We follow Liannis, seer for the goddess Earth after a winter in semi-trance in a cabin in the woods. The goddess Earth leads Merrist, previously seen only as her devoted hired man, to Liannis to call her back to her duties. Earth, as Liannis still has not heeded the recurring dream of a child, takes Liannis into pre-history, showing how the custom of seers never taking a mate happened. With the evolution of society the duties of Earth’s seers must change once again. Merrist is also given the dream. Upon sharing it with Liannis they find that Earth wishes them to join (marry). The child is their destiny. But the people believe that such a union is forbidden and some oppose it. Among these is one of the candidates for lordship of Catania. Lord Gaelen, of Bargia, current ruler, wishes Catania to become independent again, that he wants to relinquish his control over it. Treason, treachery and violence ensue. Earth gives Merrist the gift of healing. Gaelen also wishes to return Lieth to independence. The people are rebuilding after the great quake that destroyed Lieth City. Lady Nairin, under asylum in Bargia, wishes to set up a regency for her son. Can she be trusted? Will the people of Lieth accept the family back? With Merrist in Catania and Liannis in Lieth the couple find themselves facing many of these challenges alone. Even Earth does not always know what will come. Yet these changes must occur. Otherwise Earth, and the world she protects, are in danger.

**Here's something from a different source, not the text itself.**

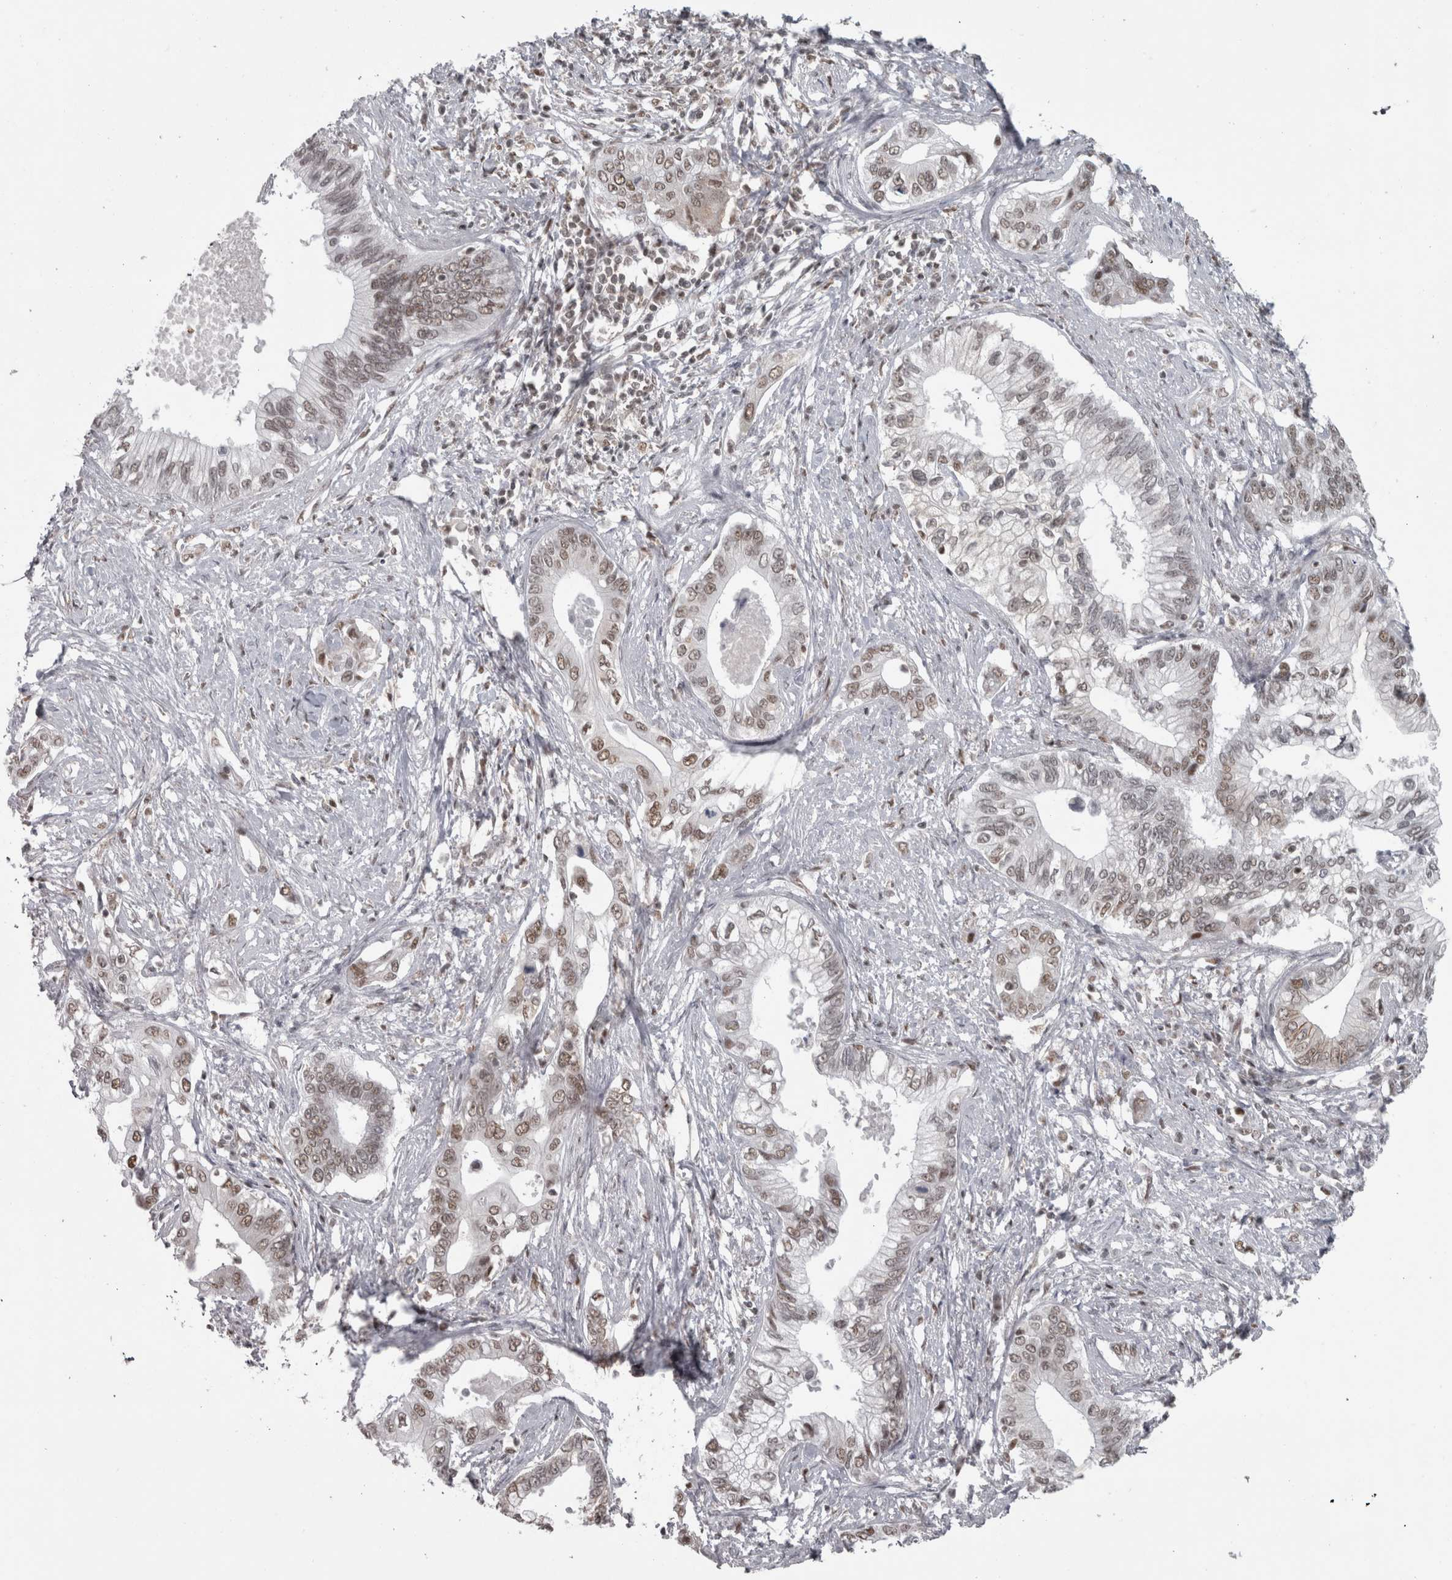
{"staining": {"intensity": "moderate", "quantity": "25%-75%", "location": "nuclear"}, "tissue": "pancreatic cancer", "cell_type": "Tumor cells", "image_type": "cancer", "snomed": [{"axis": "morphology", "description": "Normal tissue, NOS"}, {"axis": "morphology", "description": "Adenocarcinoma, NOS"}, {"axis": "topography", "description": "Pancreas"}, {"axis": "topography", "description": "Peripheral nerve tissue"}], "caption": "Approximately 25%-75% of tumor cells in adenocarcinoma (pancreatic) exhibit moderate nuclear protein positivity as visualized by brown immunohistochemical staining.", "gene": "MICU3", "patient": {"sex": "male", "age": 59}}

Yvonne, How did you come up with the title for your book? Does it have any special meaning?
This is the final book in the trilogy. The second, Through Kestrel’s Eyes, foreshadowed the birth of a child with a special destiny. This title continues the theme of never-ending change – the swinging Pendulum of history. The child’s birth marks one of those momentous changes.
Who was your favorite character and why?
I am drawn to Merrist. He faces the greatest challenges, and undergoes the biggest growth as he comes to terms with his destiny. He begins as a hired man and discovers he, and the changes he undergoes, make him far more important than his wildest imagination could have predicted.
Does your book have any underlying theme, message, or moral?
The title Earth’s Pendulum illustrates the swing of history from chaos, to peace and back again. The idea is that we are interdependent with our environment, here shown as the goddess Earth, and that survival depends on change, our adaptations to it, and willingness to live in harmony with it.
What would/could a reader or reviewer say about this book that shows they “get” you as an author?
That the world I created and the characters in it are believable and have depth, that they were drawn into the story, felt I understood my characters, and were left wanting more.
Give us an excerpted quote from your favorite review of this book:
This final book in the series is delightfully full of developments in the beloved characters’ relationships, in the peoples that shaped human society and in the awareness of the connection between Earth and its inhabitants, a concept which I found refreshing and thought-provoking.